Za nami drugi start Maryny Gąsienicy-Daniel na tegorocznych igrzyskach olimpijskich. Tym razem w supergigancie pojechała nieco poniżej swoich oczekiwań i zajęła dopiero 26. miejsce. Udział w rywalizacji wzięły 44 narciarki alpejskie. Mistrzynią olimpijską w supergigancie została Szwajcarka Lara Gut-Behrami.
Dobry start i słabsza druga część trasy
Jeszcze przed startem Maryna Gąsienica-Daniel nie była wymieniana w gronie głównych faworytek do walki o medal. Spodziewaliśmy się słabszego wyniku niż w slalomie gigancie, jednak Polka na pewno chciała uplasować się na lepszej pozycji. Bardzo dobrze pojechała początek trasy, gdy jej międzyczasy plasowały ją w granicach 21. pozycji. Niestety słabsza końcówka sprawiła, że Polka dojechała na metę z czasem 1:15.81 minuty i zajęła ostatecznie 26. miejsce wśród wszystkich 42. sklasyfikowanych zawodniczek.

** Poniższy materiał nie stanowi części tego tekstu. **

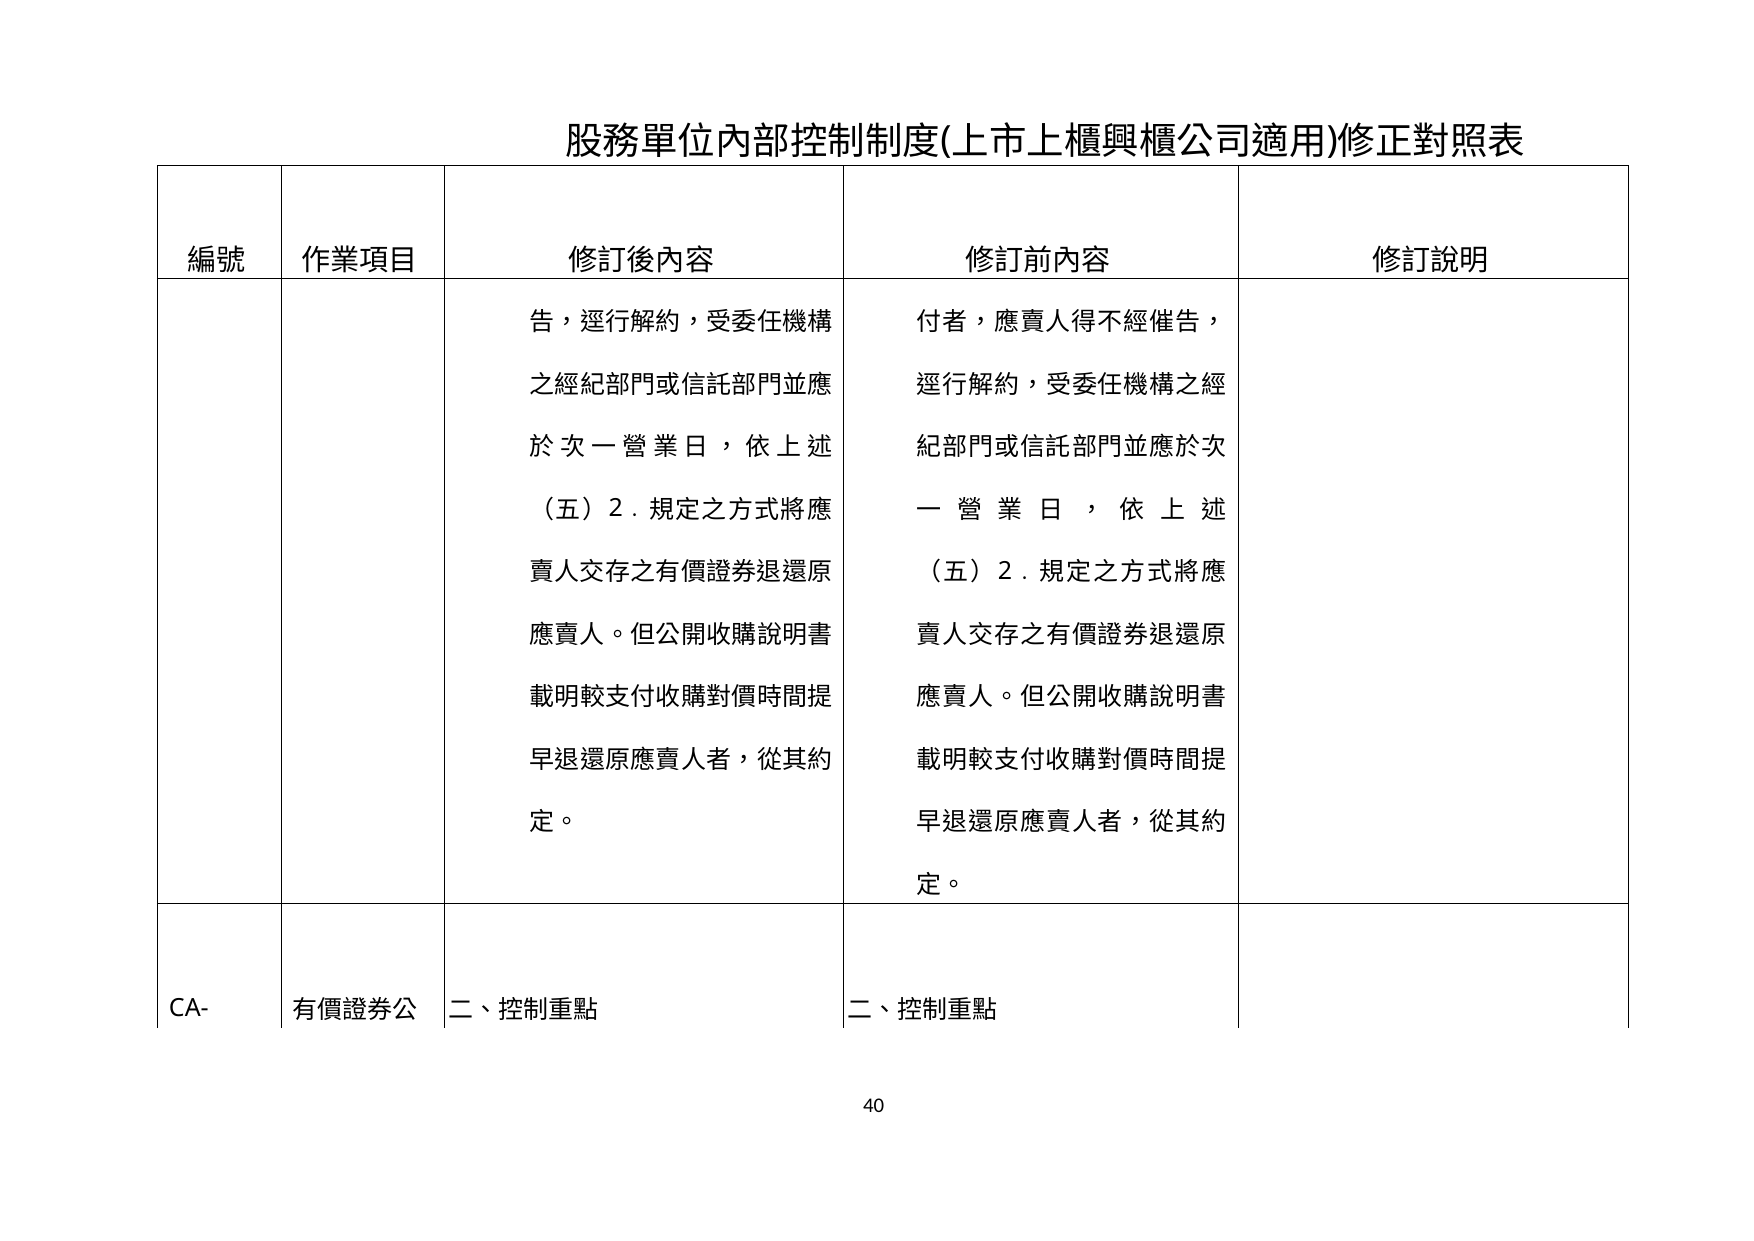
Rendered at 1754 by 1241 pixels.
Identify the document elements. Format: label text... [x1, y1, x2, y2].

table_cell 修訂前內容 [844, 166, 1238, 278]
table_cell [158, 279, 281, 903]
table_cell 編號 [158, 166, 281, 278]
table_cell 二、控制重點 [844, 904, 1238, 1028]
table_cell 有價證券公 [282, 904, 444, 1028]
table_cell 修訂說明 [1239, 166, 1628, 278]
table_cell 修訂後內容 [445, 166, 843, 278]
table_header 股務單位內部控制制度(上市上櫃興櫃公司適用)修正對照表 [158, 91, 1629, 165]
table_cell 付者，應賣人得不經催告，逕行解約，受委任機構之經紀部門或信託部門並應於次一營業日，依上述（五）2﹒規定之方式將應賣人交存之有價證券退還原應賣人。但公開收購說明書載明較支付收購對價時間提早退還原應賣人者，從其約定。 [844, 279, 1238, 903]
table_cell [1239, 904, 1628, 1028]
table_cell [282, 279, 444, 903]
table_cell 告，逕行解約，受委任機構之經紀部門或信託部門並應於次一營業日，依上述（五）2﹒規定之方式將應賣人交存之有價證券退還原應賣人。但公開收購說明書載明較支付收購對價時間提早退還原應賣人者，從其約定。 [445, 279, 843, 903]
table_cell CA- [158, 904, 281, 1028]
table_cell 二、控制重點 [445, 904, 843, 1028]
table_cell [1239, 279, 1628, 903]
table_cell 作業項目 [282, 166, 444, 278]
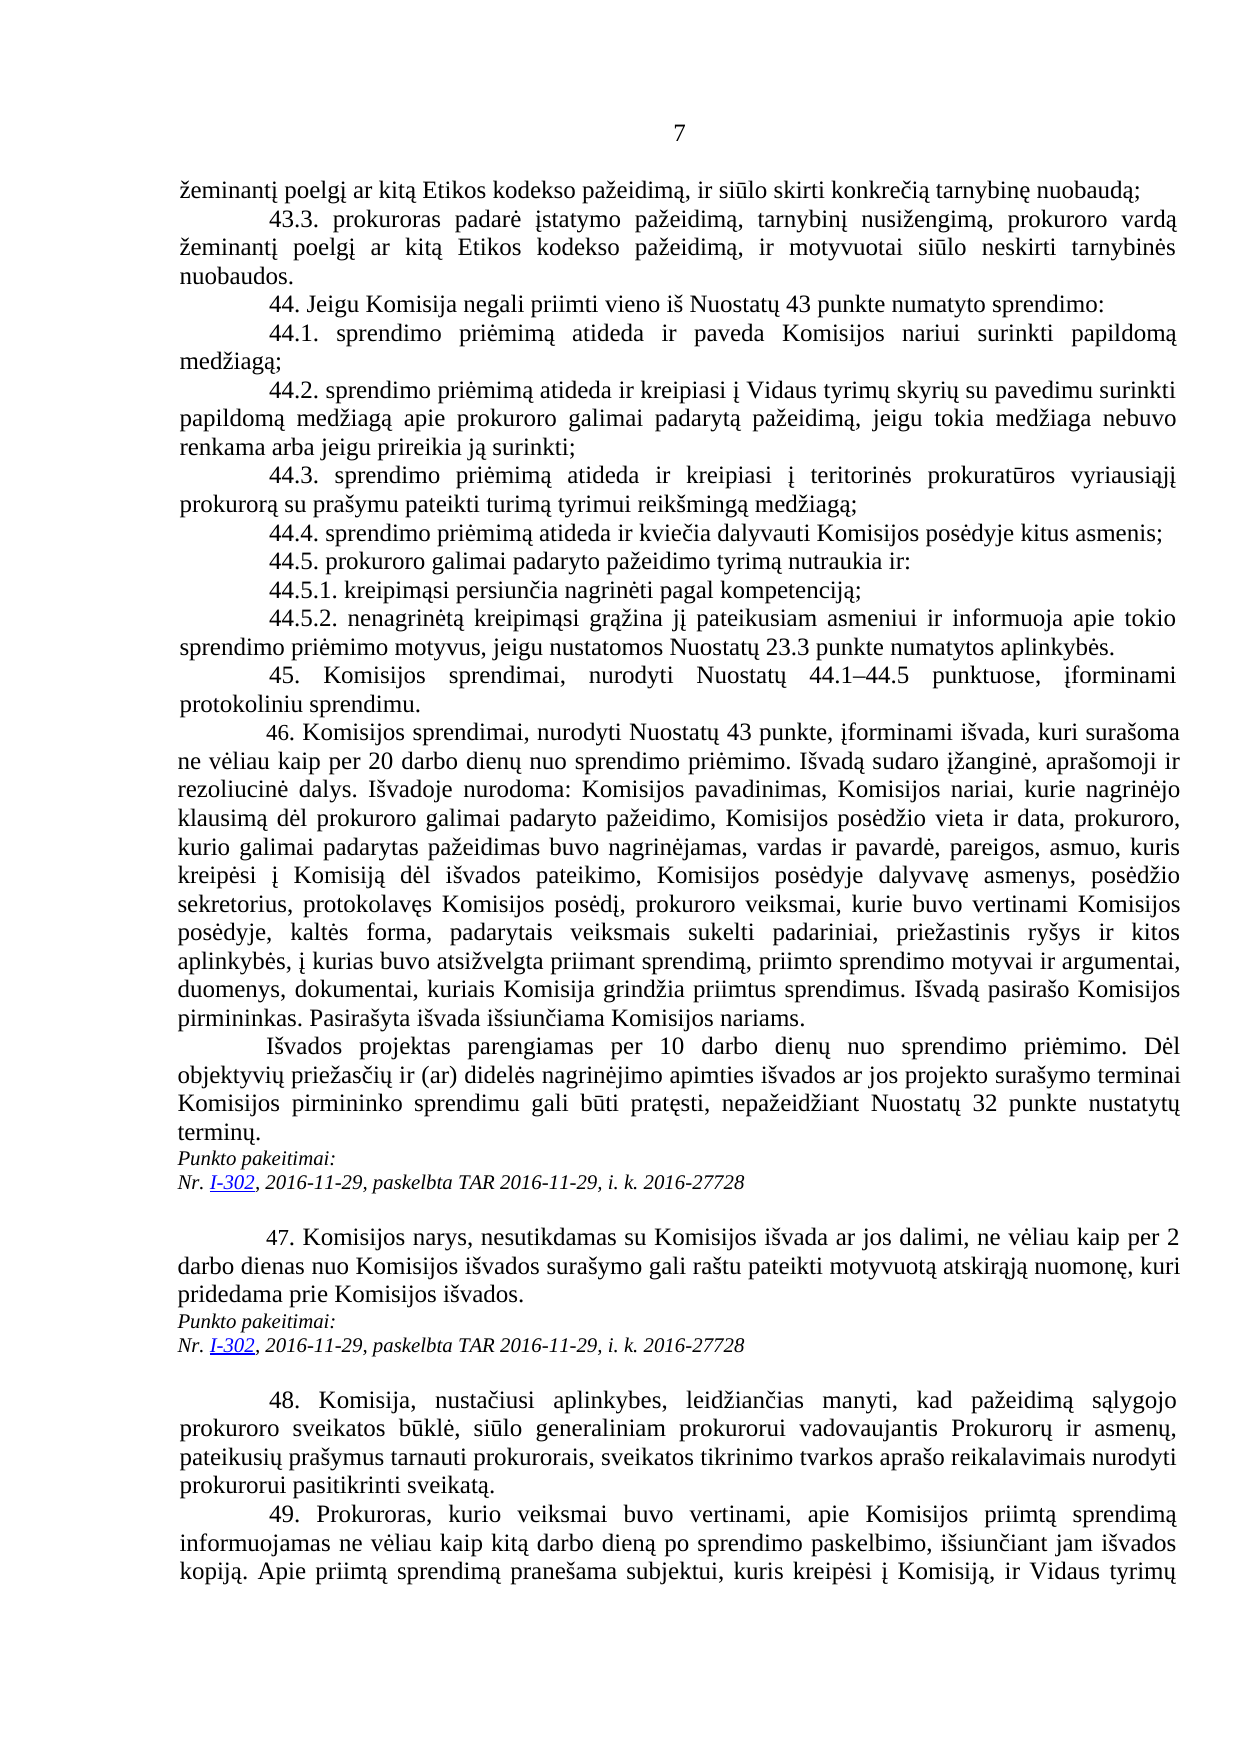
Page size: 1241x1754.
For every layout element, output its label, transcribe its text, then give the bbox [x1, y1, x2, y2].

text 48. Komisija, nustačiusi aplinkybes, leidžiančias manyti, kad pažeidimą sąlygojo prokuroro sveikatos būklė, siūlo generaliniam prokurorui vadovaujantis Prokurorų ir asmenų, pateikusių prašymus tarnauti prokurorais, sveikatos tikrinimo tvarkos aprašo reikalavimais nurodyti prokurorui pasitikrinti sveikatą. [179, 1385, 1177, 1499]
text 44.5. prokuroro galimai padaryto pažeidimo tyrimą nutraukia ir: [179, 547, 1181, 575]
text Išvados projektas parengiamas per 10 darbo dienų nuo sprendimo priėmimo. Dėl objektyvių priežasčių ir (ar) didelės nagrinėjimo apimties išvados ar jos projekto surašymo terminai Komisijos pirmininko sprendimu gali būti pratęsti, nepažeidžiant Nuostatų 32 punkte nustatytų terminų. [177, 1032, 1181, 1146]
text 44. Jeigu Komisija negali priimti vieno iš Nuostatų 43 punkte numatyto sprendimo: [179, 290, 1181, 318]
text 44.5.2. nenagrinėtą kreipimąsi grąžina jį pateikusiam asmeniui ir informuoja apie tokio sprendimo priėmimo motyvus, jeigu nustatomos Nuostatų 23.3 punkte numatytos aplinkybės. [179, 604, 1177, 661]
text žeminantį poelgį ar kitą Etikos kodekso pažeidimą, ir siūlo skirti konkrečią tarnybinę nuobaudą; [179, 176, 1177, 204]
text Nr. I-302, 2016-11-29, paskelbta TAR 2016-11-29, i. k. 2016-27728 [177, 1170, 1181, 1194]
text 44.4. sprendimo priėmimą atideda ir kviečia dalyvauti Komisijos posėdyje kitus asmenis; [179, 518, 1181, 547]
text 44.2. sprendimo priėmimą atideda ir kreipiasi į Vidaus tyrimų skyrių su pavedimu surinkti papildomą medžiagą apie prokuroro galimai padarytą pažeidimą, jeigu tokia medžiaga nebuvo renkama arba jeigu prireikia ją surinkti; [179, 375, 1177, 461]
text 47. Komisijos narys, nesutikdamas su Komisijos išvada ar jos dalimi, ne vėliau kaip per 2 darbo dienas nuo Komisijos išvados surašymo gali raštu pateikti motyvuotą atskirąją nuomonę, kuri pridedama prie Komisijos išvados. [177, 1223, 1181, 1308]
text 43.3. prokuroras padarė įstatymo pažeidimą, tarnybinį nusižengimą, prokuroro vardą žeminantį poelgį ar kitą Etikos kodekso pažeidimą, ir motyvuotai siūlo neskirti tarnybinės nuobaudos. [179, 204, 1177, 290]
text 44.1. sprendimo priėmimą atideda ir paveda Komisijos nariui surinkti papildomą medžiagą; [179, 318, 1177, 375]
text 45. Komisijos sprendimai, nurodyti Nuostatų 44.1–44.5 punktuose, įforminami protokoliniu sprendimu. [179, 661, 1177, 718]
text 44.5.1. kreipimąsi persiunčia nagrinėti pagal kompetenciją; [179, 575, 1181, 604]
text 49. Prokuroras, kurio veiksmai buvo vertinami, apie Komisijos priimtą sprendimą informuojamas ne vėliau kaip kitą darbo dieną po sprendimo paskelbimo, išsiunčiant jam išvados kopiją. Apie priimtą sprendimą pranešama subjektui, kuris kreipėsi į Komisiją, ir Vidaus tyrimų [179, 1499, 1177, 1585]
text Punkto pakeitimai: [177, 1146, 1181, 1170]
text 44.3. sprendimo priėmimą atideda ir kreipiasi į teritorinės prokuratūros vyriausiąjį prokurorą su prašymu pateikti turimą tyrimui reikšmingą medžiagą; [179, 461, 1177, 518]
text Punkto pakeitimai: [177, 1308, 1181, 1333]
text Nr. I-302, 2016-11-29, paskelbta TAR 2016-11-29, i. k. 2016-27728 [177, 1333, 1181, 1357]
text 46. Komisijos sprendimai, nurodyti Nuostatų 43 punkte, įforminami išvada, kuri surašoma ne vėliau kaip per 20 darbo dienų nuo sprendimo priėmimo. Išvadą sudaro įžanginė, aprašomoji ir rezoliucinė dalys. Išvadoje nurodoma: Komisijos pavadinimas, Komisijos nariai, kurie nagrinėjo klausimą dėl prokuroro galimai padaryto pažeidimo, Komisijos posėdžio vieta ir data, prokuroro, kurio galimai padarytas pažeidimas buvo nagrinėjamas, vardas ir pavardė, pareigos, asmuo, kuris kreipėsi į Komisiją dėl išvados pateikimo, Komisijos posėdyje dalyvavę asmenys, posėdžio sekretorius, protokolavęs Komisijos posėdį, prokuroro veiksmai, kurie buvo vertinami Komisijos posėdyje, kaltės forma, padarytais veiksmais sukelti padariniai, priežastinis ryšys ir kitos aplinkybės, į kurias buvo atsižvelgta priimant sprendimą, priimto sprendimo motyvai ir argumentai, duomenys, dokumentai, kuriais Komisija grindžia priimtus sprendimus. Išvadą pasirašo Komisijos pirmininkas. Pasirašyta išvada išsiunčiama Komisijos nariams. [177, 718, 1181, 1032]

Lara Gut-Behrami ze złotym medalem
Złotą medalistką olimpijską została Szwajcarka Lara Gut-Behrami. Na metę dojechała z czasem 1:13.51 minuty. Drugie miejsce na mecie i srebrny medal wywalczyła Austriaczka Mirjam Puchner. Do złotej medalistki straciła 0,22 sekundy. Ostatnie miejsce na podium i brązowy medal wywalczyła Szwajcarka Michelle Gisin, która do swojej rodaczki straciła 0,3 sekundy i zaledwie o 0,03 sekundy wyprzedziła czwartą na linii mety Austriaczkę Tamarę Tippler. Tuż za nią uplasowała się Czeszka Ester Ledecka.